Your goal: Transcribe all of the data below character for character, omitting the pictures.

Extracted material:
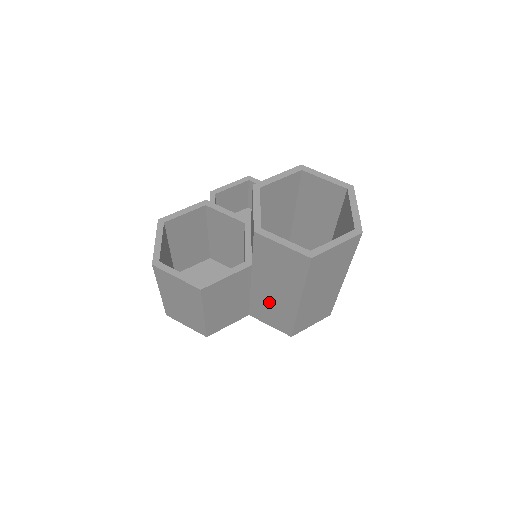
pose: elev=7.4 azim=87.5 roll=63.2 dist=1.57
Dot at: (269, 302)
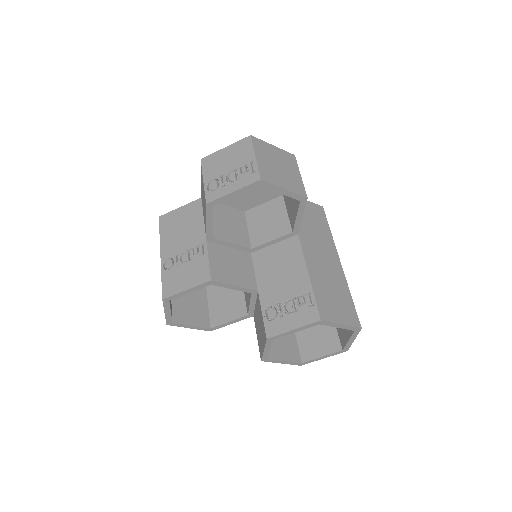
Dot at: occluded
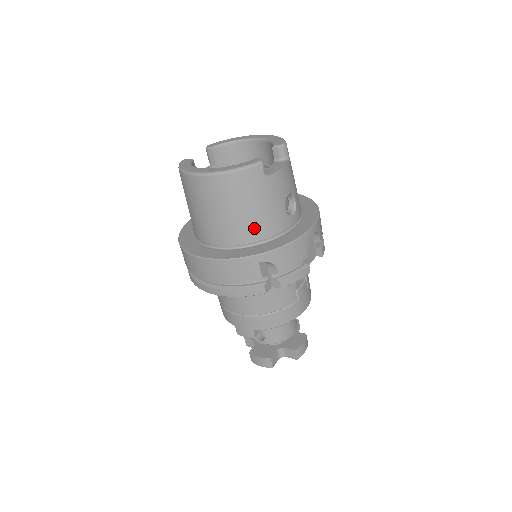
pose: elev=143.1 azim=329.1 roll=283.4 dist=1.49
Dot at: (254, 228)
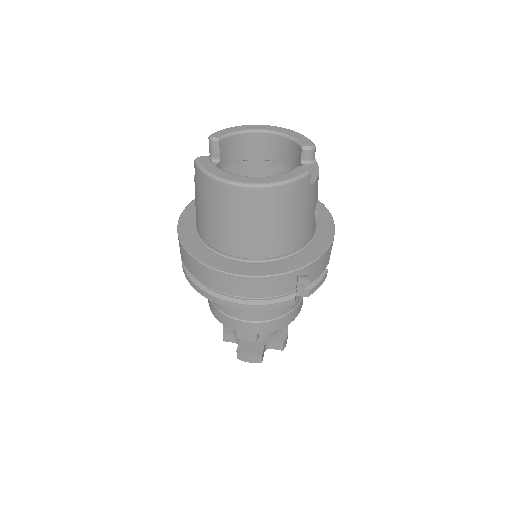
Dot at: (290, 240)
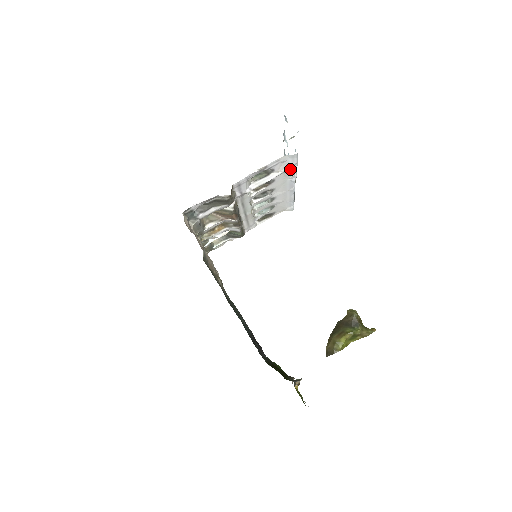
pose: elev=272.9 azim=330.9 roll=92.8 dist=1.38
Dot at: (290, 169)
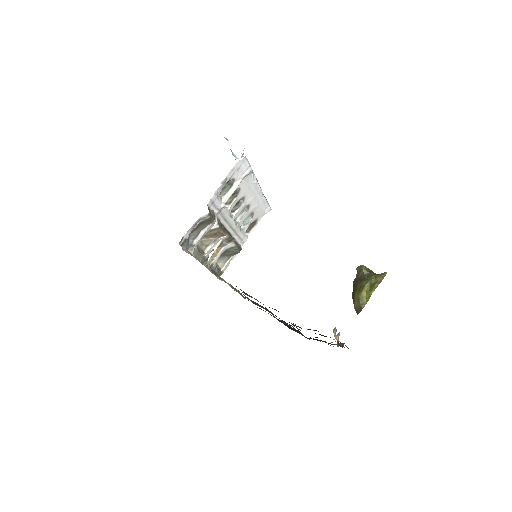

Complete response:
pose: elev=7.4 azim=87.5 roll=63.2 dist=1.57
Dot at: (269, 302)
Dot at: occluded
pose: elev=143.1 azim=329.1 roll=283.4 dist=1.49
Dot at: (254, 228)
Dot at: (290, 240)
pose: elev=272.9 azim=330.9 roll=92.8 dist=1.38
Dot at: (290, 169)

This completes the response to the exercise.